Regresa un campeón

Por Guillermo A. Sánchez-Aldana

Es increíble pensar que tan solo una semana después de la consagración del conjunto de Tigres como monarca de la liga mexicana ya se esté hablando de la nueva temporada que se aproxima y del mercado de transferencias que se vivió hace unos días. Y es que con torneos tan cortos como los que se juegan en México el gusto le dura muy poco a los campeones, sobre todo tras la pausa tan corta como la de diciembre.

Con el famoso ‘mercado de piernas’ como aperitivo previo al festín que promete ser el Clausura 2018, los equipos se preparan para arrancar otro torneo con las esperanzas renovadas y con una nueva oportunidad de levantar el máximo galardón del futbol nacional. Tiene un sabor diferente al del resto del mundo, tanto por cosas positivas como algunas negativas. Mientras que para los equipos europeos el mercado invernal está estratégicamente situado en el punto medio de un torneo largo, donde los conjuntos buscan reforzarse para cerrar de mejor manera la campaña, en México significa algo totalmente distinto. Pero claro, como algunas cosas creadas en México, el formato de mercado no está exento de problemas.

Preguntas:
1 > Según el fragmento, ¿dónde está situado el mercado invernal para los equipos europeos?
2 > Indica si cada afirmación coincide con el fragmento y cita las palabras que lo deciden: (a) Tigres se consagró como monarca de la liga mexicana. (b) La pausa de diciembre en México es larga. (c) El formato de mercado en México está libre de problemas.
3 > Cita textualmente la parte del fragmento que va de "Con el famoso" a "exento de problemas.", ambas incluidas.
Las líneas que aparecen a continuación no hacen falta.

Datos proporcionados:
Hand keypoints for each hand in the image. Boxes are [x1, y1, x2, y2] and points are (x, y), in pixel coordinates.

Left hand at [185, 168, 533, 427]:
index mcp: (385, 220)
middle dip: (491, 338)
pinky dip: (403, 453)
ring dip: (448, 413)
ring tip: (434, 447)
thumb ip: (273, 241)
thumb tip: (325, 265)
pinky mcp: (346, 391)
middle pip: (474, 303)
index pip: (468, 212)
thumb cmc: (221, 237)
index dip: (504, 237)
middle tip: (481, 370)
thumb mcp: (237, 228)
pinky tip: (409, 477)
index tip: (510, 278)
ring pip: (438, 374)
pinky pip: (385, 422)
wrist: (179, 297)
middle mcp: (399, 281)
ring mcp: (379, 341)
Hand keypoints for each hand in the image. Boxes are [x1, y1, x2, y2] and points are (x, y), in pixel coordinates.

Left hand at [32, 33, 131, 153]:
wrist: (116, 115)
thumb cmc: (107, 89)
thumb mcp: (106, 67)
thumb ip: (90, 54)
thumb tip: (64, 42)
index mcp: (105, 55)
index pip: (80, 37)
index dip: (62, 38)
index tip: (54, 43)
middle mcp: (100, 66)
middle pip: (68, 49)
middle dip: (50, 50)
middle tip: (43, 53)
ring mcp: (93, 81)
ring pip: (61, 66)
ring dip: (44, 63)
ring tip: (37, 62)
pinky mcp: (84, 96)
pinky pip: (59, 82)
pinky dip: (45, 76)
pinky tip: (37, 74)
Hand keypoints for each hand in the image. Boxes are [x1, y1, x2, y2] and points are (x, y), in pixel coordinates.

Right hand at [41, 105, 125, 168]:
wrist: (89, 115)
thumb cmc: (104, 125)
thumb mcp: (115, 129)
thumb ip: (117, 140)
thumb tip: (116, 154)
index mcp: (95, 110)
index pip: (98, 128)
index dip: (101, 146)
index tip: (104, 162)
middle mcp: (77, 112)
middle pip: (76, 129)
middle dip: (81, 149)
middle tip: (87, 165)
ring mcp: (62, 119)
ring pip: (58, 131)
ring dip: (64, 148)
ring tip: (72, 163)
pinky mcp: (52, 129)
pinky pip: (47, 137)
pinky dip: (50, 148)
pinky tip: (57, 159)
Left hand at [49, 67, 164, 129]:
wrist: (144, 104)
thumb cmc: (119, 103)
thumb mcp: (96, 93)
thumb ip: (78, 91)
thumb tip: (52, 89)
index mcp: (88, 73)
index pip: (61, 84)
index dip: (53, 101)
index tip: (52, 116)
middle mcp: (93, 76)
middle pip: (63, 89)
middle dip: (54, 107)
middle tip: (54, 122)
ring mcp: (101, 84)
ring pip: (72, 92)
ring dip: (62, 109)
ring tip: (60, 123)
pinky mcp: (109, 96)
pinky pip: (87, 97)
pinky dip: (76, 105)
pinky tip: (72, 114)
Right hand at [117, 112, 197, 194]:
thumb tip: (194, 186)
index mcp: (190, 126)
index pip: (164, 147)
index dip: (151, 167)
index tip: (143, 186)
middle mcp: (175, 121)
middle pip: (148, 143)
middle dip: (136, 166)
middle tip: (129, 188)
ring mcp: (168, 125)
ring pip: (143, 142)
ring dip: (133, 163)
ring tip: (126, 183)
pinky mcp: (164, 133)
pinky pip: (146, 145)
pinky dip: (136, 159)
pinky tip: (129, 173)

Respuestas:
1 > En el punto medio de un torneo largo.

2 >
(a) Sí: "la consagración del conjunto de Tigres como monarca de la liga mexicana".
(b) No: "la pausa tan corta como la de diciembre".
(c) No: "el formato de mercado no está exento de problemas".

3 >
Con el famoso ‘mercado de piernas’ como aperitivo previo al festín que promete ser el Clausura 2018, los equipos se preparan para arrancar otro torneo con las esperanzas renovadas y con una nueva oportunidad de levantar el máximo galardón del futbol nacional. Tiene un sabor diferente al del resto del mundo, tanto por cosas positivas como algunas negativas. Mientras que para los equipos europeos el mercado invernal está estratégicamente situado en el punto medio de un torneo largo, donde los conjuntos buscan reforzarse para cerrar de mejor manera la campaña, en México significa algo totalmente distinto. Pero claro, como algunas cosas creadas en México, el formato de mercado no está exento de problemas.